## EXERCISE TEXT
• • • • •

The spacious terrace at the west has in its centre an oblong hall (N), generally supposed to be the temple or chapel of the palace, but which may with more probability be considered as a hall of state. The scanty remains of this structure make a sure determination of its purpose impossible. They consist chiefly of the foundations of solid unburnt brick masonry, faced with slabs of black basalt. The cornice of this substructure is of gray limestone, in form much resembling the characteristic scotia of Egyptian architecture. (Fig. 46.)
A small terraced pyramid (O) at the southwest is a more remarkable structure. Four of its steps, with their facing of white, black, orange, and blue enamelled tiles, are still remaining. These lead, from analogy with the pyramid of Borsippa, to the assumption of three further steps, tiled with the red, silver, and gold assigned to the remaining planets. The vertical panelling of the sides is somewhat similar to that of the remains at Warka; it is not here restricted to the walls of the lower terrace, like that upon the ruins of Mugheir and Borsippa. The square platform at the top of the terraces, the side of which could have measured little more than 10 m., received either an altar or a small cella, not longer than 6 m. Ascent to the top of the pyramid was provided by an inclined plane, which wound from step to step in a rectangular spiral. The destination of the pyramid as the palace chapel seems reasonably certain, from its similarity to other terraced temples of Assyria.
Fig. 46.—Cornice of the Temple Substructure at Corsabad.
The palaces hitherto discovered show the greatest freedom of detailed arrangement. The variations among the plans may be illustrated by a comparison of those of the northwestern palace of Nimrud (Fig. 47), the palace of Esarhaddon (Fig. 49), and of that of Sennacherib at Coyundjic. The methods of construction adopted for their erection are more similar. All have walls built of burnt or unburnt brick and of stamped clay; those of the larger chambers are reveted in their lower half with slabs of alabaster or with brightly enamelled tiles, and ornamented by paintings upon stucco above. All the principal halls are so narrow in proportion to their length as to resemble corridors—a peculiarity arising from technical difficulties of ceiling.
Fig. 47.—Plan of the Northwestern Palace of Nimrud.
The manner of lighting and roofing adopted in Assyrian palaces is not directly evident from the existing remains; none of the walls, the highest of which reaches 9 m. above the ground, showing traces of any window-like openings. Some authorities assume that all the light of the interior was admitted through the doors. That this may, in some instances, have been barely possible is evident from the plan of Sargon’s palace at Corsabad (Fig. 44), where the principal chambers were entered directly from the open courts, or, in exceptional instances, were preceded by narrow ante-rooms which could not greatly have interfered with the light. But it is plain from the plan of the northwestern Palace of Nimrud (Fig. 47) that twelve chambers in such unfavorable positions as those shown upon its eastern side could not have received the slightest light through the two narrow passages leading from the confined court. It is futile to deny the necessity of light and air for the dwellings of man; and theories which suppose these enormous spaces left in darkness, or unventilated and lighted artificially, are certainly untenable. Other scholars are of the opinion that light and air were procured through horizontal openings in the ceiling and roof; but this imperfect and unpractical arrangement is particularly ill adapted for inhabited rooms, and is rendered extremely improbable by the fact that upon the pavements there did not exist the slightest arrangement for leading off the water which must have fallen upon them had the roof been an inefficient shelter. The floors were rarely of stone slabs, like the carved fragments shown in Fig. 45, and in other places the sun-dried bricks would have been rapidly reduced to mud by the furious rain-storms of Mesopotamia.

• • • • •

## DATA PROVIDED
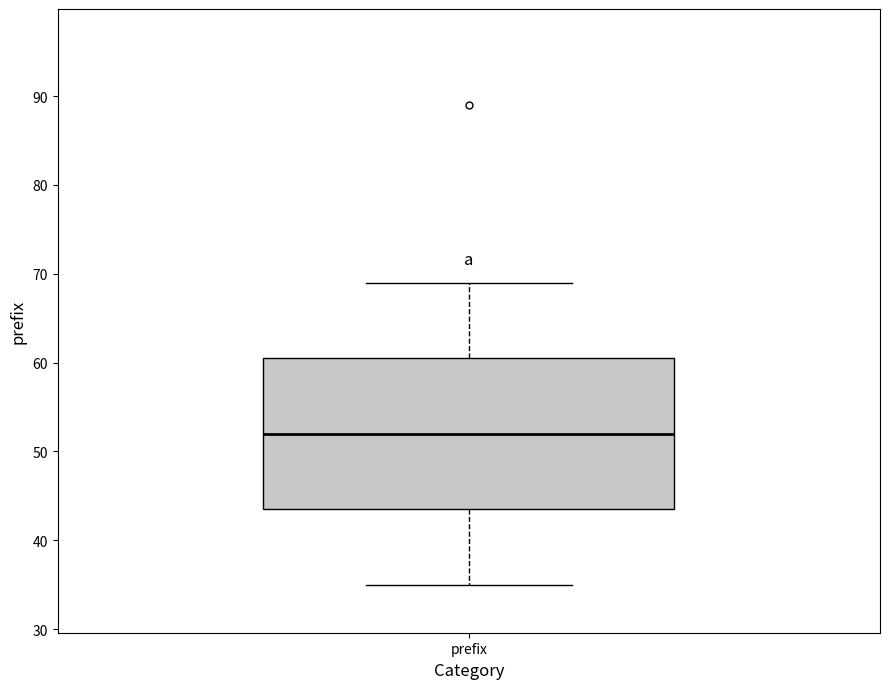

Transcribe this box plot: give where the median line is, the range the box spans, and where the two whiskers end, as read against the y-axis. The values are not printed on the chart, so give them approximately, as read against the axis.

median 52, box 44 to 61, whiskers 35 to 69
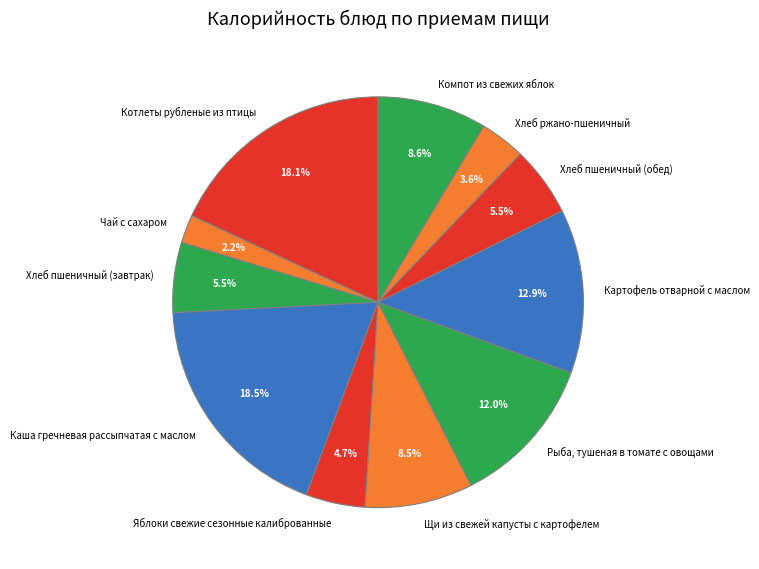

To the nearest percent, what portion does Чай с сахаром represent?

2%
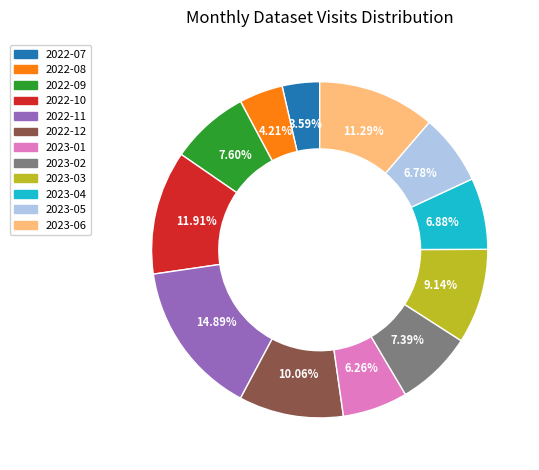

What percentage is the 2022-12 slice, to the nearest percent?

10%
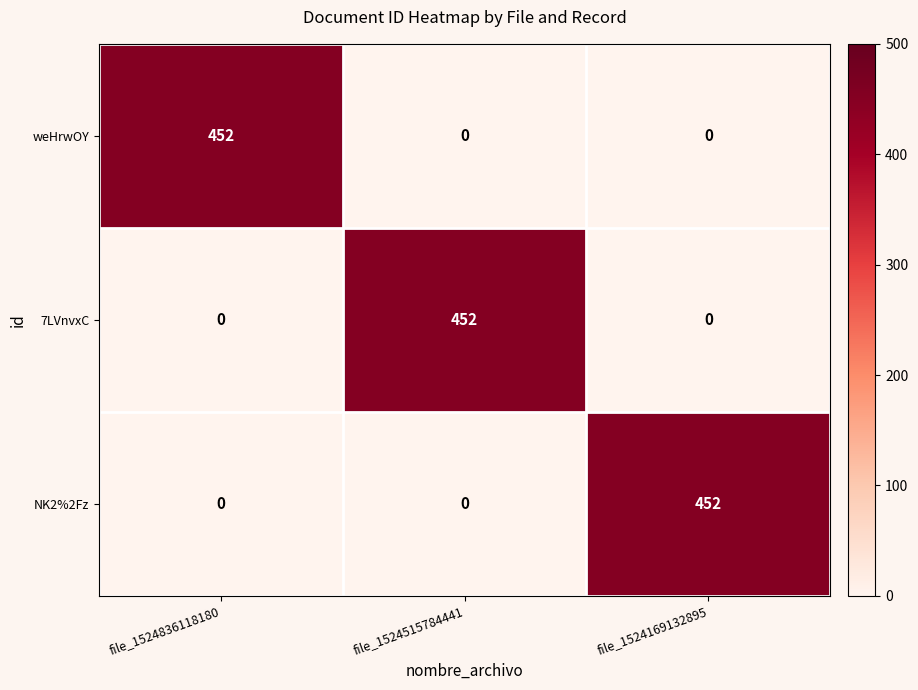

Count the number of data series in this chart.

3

• • • • •

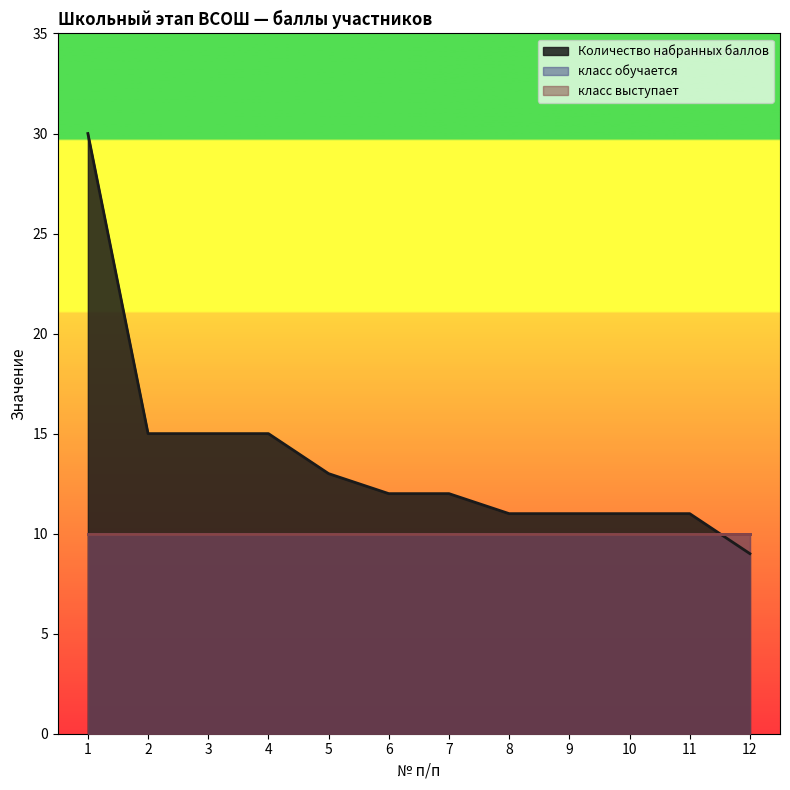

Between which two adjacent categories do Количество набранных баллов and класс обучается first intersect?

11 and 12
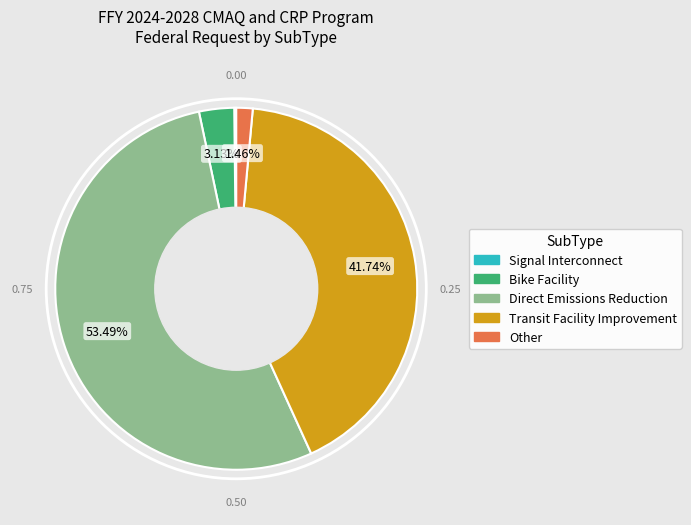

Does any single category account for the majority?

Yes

• • • • •

## STUDY QUESTIONS
(a) In the passage on Assyrian palaces, how high above the ground does the highest surviving wall reach?
(b) What colors of enamelled tiles face the four remaining steps of the small terraced pyramid in the passage on Assyrian palaces? List them all.
(c) Can you repeat the part of the passage on Assyrian palaces that opens with the words containing "The spacious terrace" and closes with "architecture. (Fig. 46.)"?
The listing is separate material, apart from the passage on Assyrian palaces.

## WRITTEN RESPONSES
(a) 9 m.

(b) White, black, orange, and blue.

(c)
The spacious terrace at the west has in its centre an oblong hall (N), generally supposed to be the temple or chapel of the palace, but which may with more probability be considered as a hall of state. The scanty remains of this structure make a sure determination of its purpose impossible. They consist chiefly of the foundations of solid unburnt brick masonry, faced with slabs of black basalt. The cornice of this substructure is of gray limestone, in form much resembling the characteristic scotia of Egyptian architecture. (Fig. 46.)